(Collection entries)

-*-

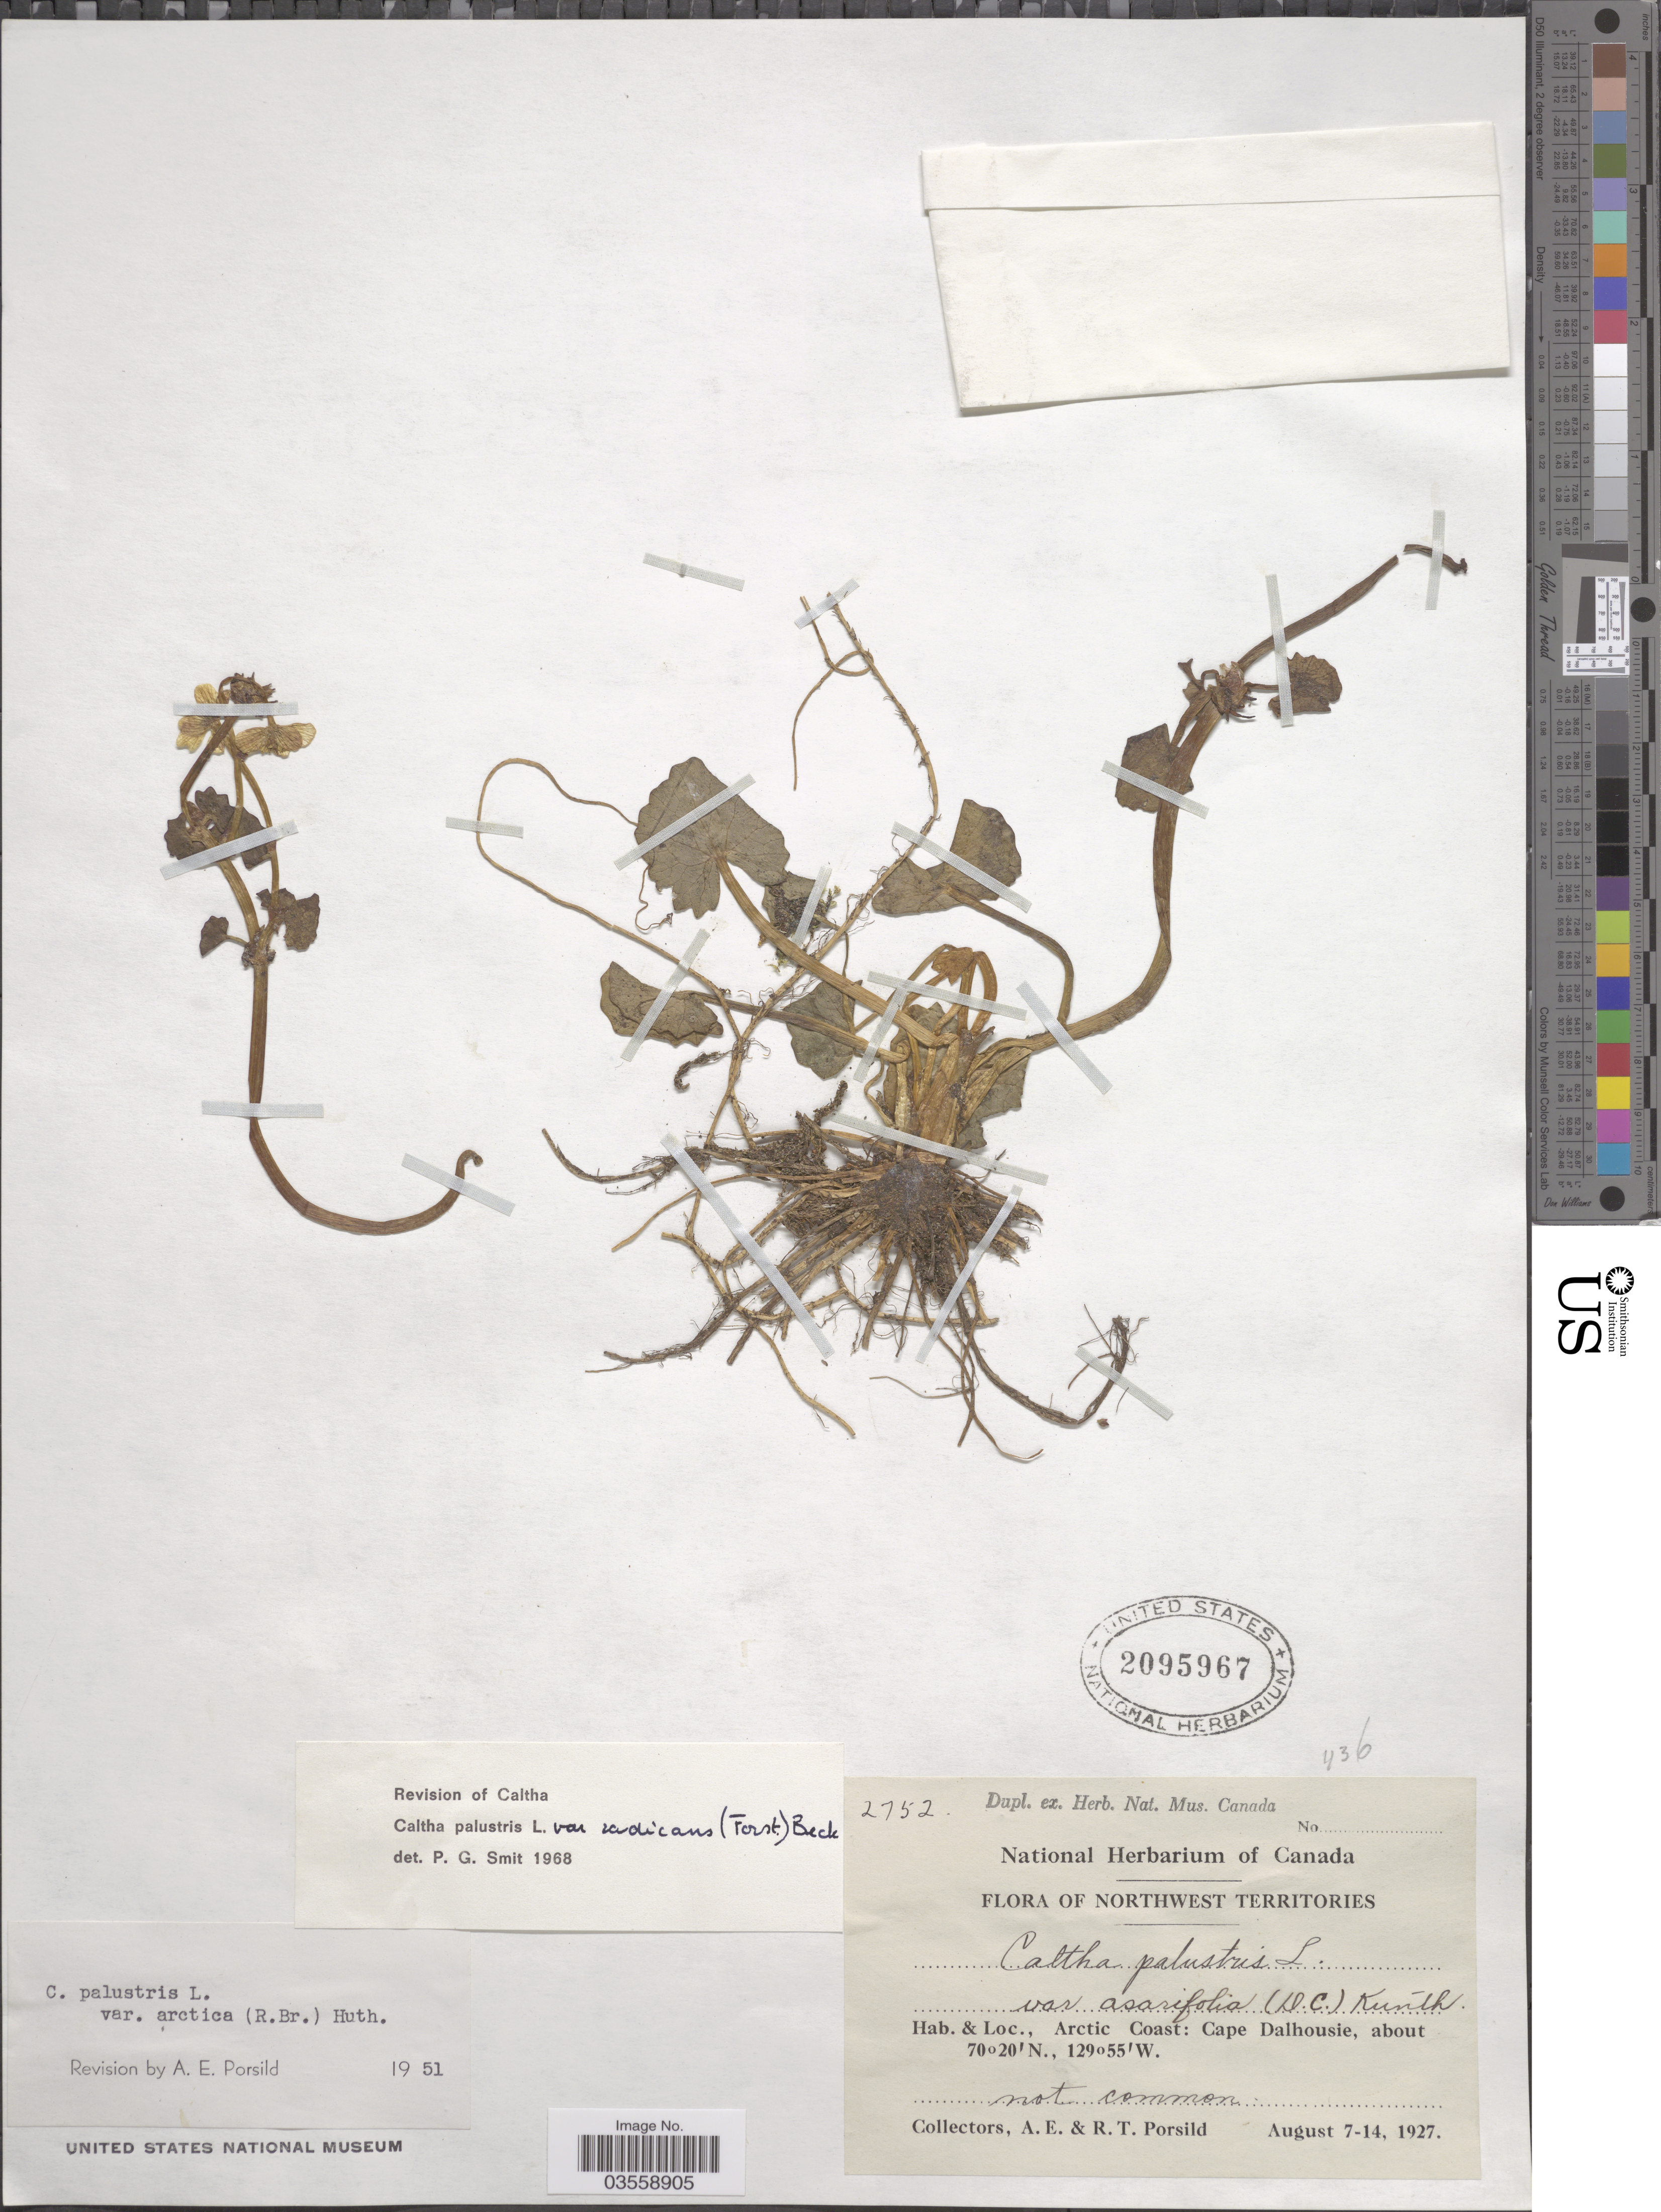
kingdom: Plantae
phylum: Tracheophyta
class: Magnoliopsida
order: Ranunculales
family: Ranunculaceae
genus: Caltha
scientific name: Caltha palustris var. radicans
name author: (T.F. Forst) Beck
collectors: A. E. Porsild & R. T. Porsild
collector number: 2752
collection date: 1927-08-07/1927-08-14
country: Canada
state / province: Northwest Territories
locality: Arctic Coast: Cape Dalhousie.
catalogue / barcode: US 2095967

-*-

> What you should do
Change "collection date" to "date collected" in every one of the items above, keeping the remaining lines as they are, and leave the pictures out of your answer.

> Final result
kingdom: Plantae
phylum: Tracheophyta
class: Magnoliopsida
order: Ranunculales
family: Ranunculaceae
genus: Caltha
scientific name: Caltha palustris var. radicans
name author: (T.F. Forst) Beck
collectors: A. E. Porsild & R. T. Porsild
collector number: 2752
date collected: 1927-08-07/1927-08-14
country: Canada
state / province: Northwest Territories
locality: Arctic Coast: Cape Dalhousie.
catalogue / barcode: US 2095967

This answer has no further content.